▶ _EXERCISE DETAILS_: Extract the text lines from every record below and reproduce each one verbatim, in order. Leave the pictures out of your answer.

▶ _DATA RECORDS_:
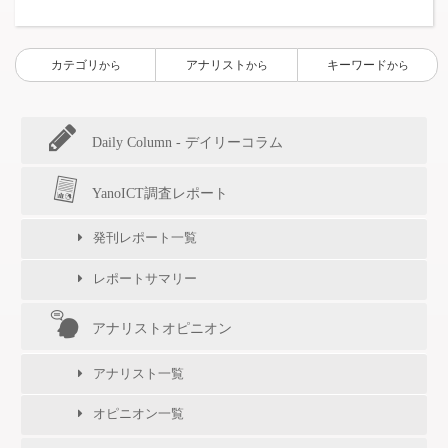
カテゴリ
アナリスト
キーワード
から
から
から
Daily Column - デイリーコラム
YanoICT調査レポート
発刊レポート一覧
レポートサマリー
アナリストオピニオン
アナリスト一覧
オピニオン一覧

▶ _RESPONSE TO THIS TASK_:
カテゴリ
アナリスト
キーワード
から
から
から
Daily Column - デイリーコラム
YanoICT調査レポート
発刊レポート一覧
レポートサマリー
アナリストオピニオン
アナリスト一覧
オピニオン一覧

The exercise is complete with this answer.